“We’re looking at more price drops, more foreclosures,” said Rick Del Pozzo, a loan broker. “This snowball that’s been rolling downhill is going to pick up some speed.”
For the last three years, federal agencies have backed new mortgages as large as $729,750 in desirable neighborhoods in high-cost states like California, New York, New Jersey, Connecticut and Massachusetts. Without the government covering the risk of default, many lenders would have refused to make the loans. With the economy in free fall, Congress broadened its traditionally generous support of housing to a substantial degree.
But now Democrats and Republicans agree that the taxpayer should no longer be responsible for homes valued well above the national average, and are about to turn a top slice of the housing market into a testing ground for whether the private mortgage market can once again go it alone. The result, analysts say, will be higher-cost loans and fewer potential buyers for more expensive homes.
Michael S. Barr, a former assistant Treasury secretary, said the federal government’s retrenchment would be painful for many communities. “There’s always going to be a line, and for the person just over it it’s always going to be an arbitrary line,” said Mr. Barr, who teaches at the University of Michigan Law School. “But there is no entitlement to living in a home that costs $750,000.”
As the housing market braces for more trouble, homeowners everywhere have been reduced to hoping things will someday stop getting worse. In some areas, foreclosures are the only thing selling. New home construction is nearly nonexistent. And CoreLogic, a data company, said Tuesday that house prices fell 7.5 percent over the last year.
The federal government last year backed nine out of 10 new mortgages nationwide, and losses from soured loans are still mounting. Fannie Mae, which buys mortgages from lenders and packages them for investors, said last week it needed an additional $6.2 billion in aid, bringing the cost of its rescue to nearly $100 billion.
Getting the government out of the mortgage business, however, is proving much more difficult than doling out new benefits. As regulators prepare to drop the level at which they will guarantee loans — here in Monterey County, the level will drop by a third to $483,000 — buyers and sellers are wondering why they should be punished simply for living in an expensive region.
Sellers worry that the pool of potential buyers will shrink. “I’m glad to see they’re trying to rein in Fannie Mae, but I think I’m being disproportionately penalized,” said Rayn Random, who is trying to sell her house in the hills for $849,000 so she can move to Florida.
Buyers might face less competition in the fall but are likely to see more demands from lenders, including higher credit scores and larger down payments.

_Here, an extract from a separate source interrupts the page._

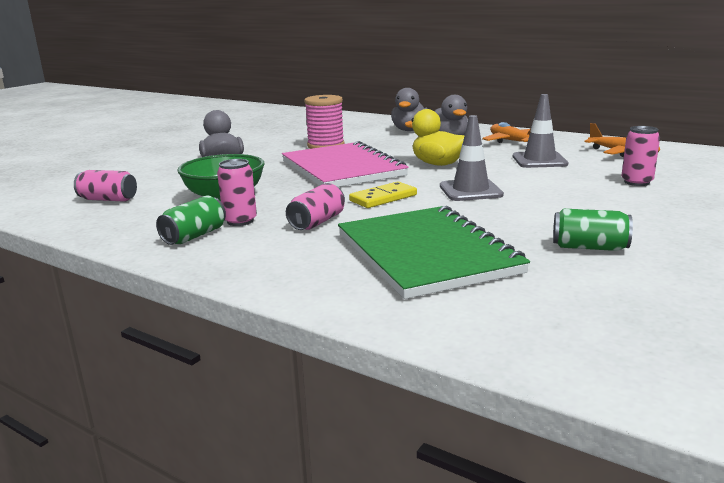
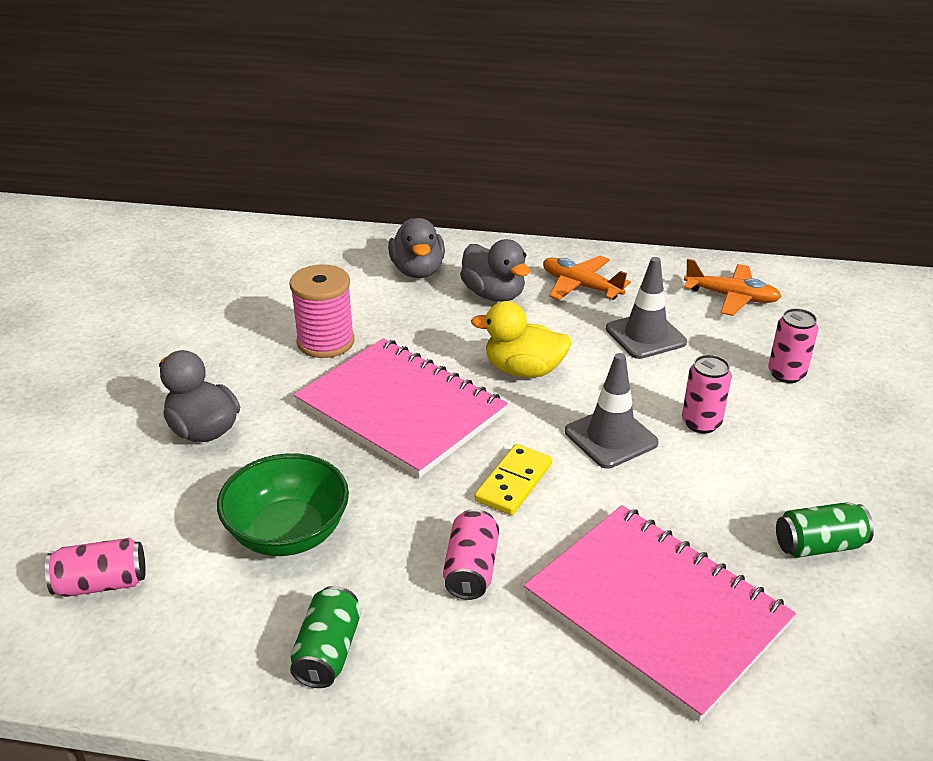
camera: 25 degrees left, 15 degrees up
(240, 221) = (362, 593): pink can -> pink can (701, 423)
(426, 253) = (656, 610): green notebook -> pink notebook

Steve McNally, a hotel manager from Vancouver, said he had only about 20 percent to put down on a new home in Monterey County.
If a bigger deposit were required, Mr. McNally said, “I’d wait and rent.”
Even those who bought ahead of the changes, scheduled to take effect Sept. 30, worry about the effect on values. Greg Peterson recently purchased a house in Monterey for $700,000. “That doesn’t get you a palace,” said Mr. Peterson, a flight attendant.
He qualified for government insurance, which meant he needed only a small down payment. If that option is not available in the future, he said, “home prices all around me will plummet.”
The National Association of Realtors, 8,000 of whom have gathered in Washington this week for their midyear legislative meeting, is making an extension of the loan guarantees a top lobbying priority.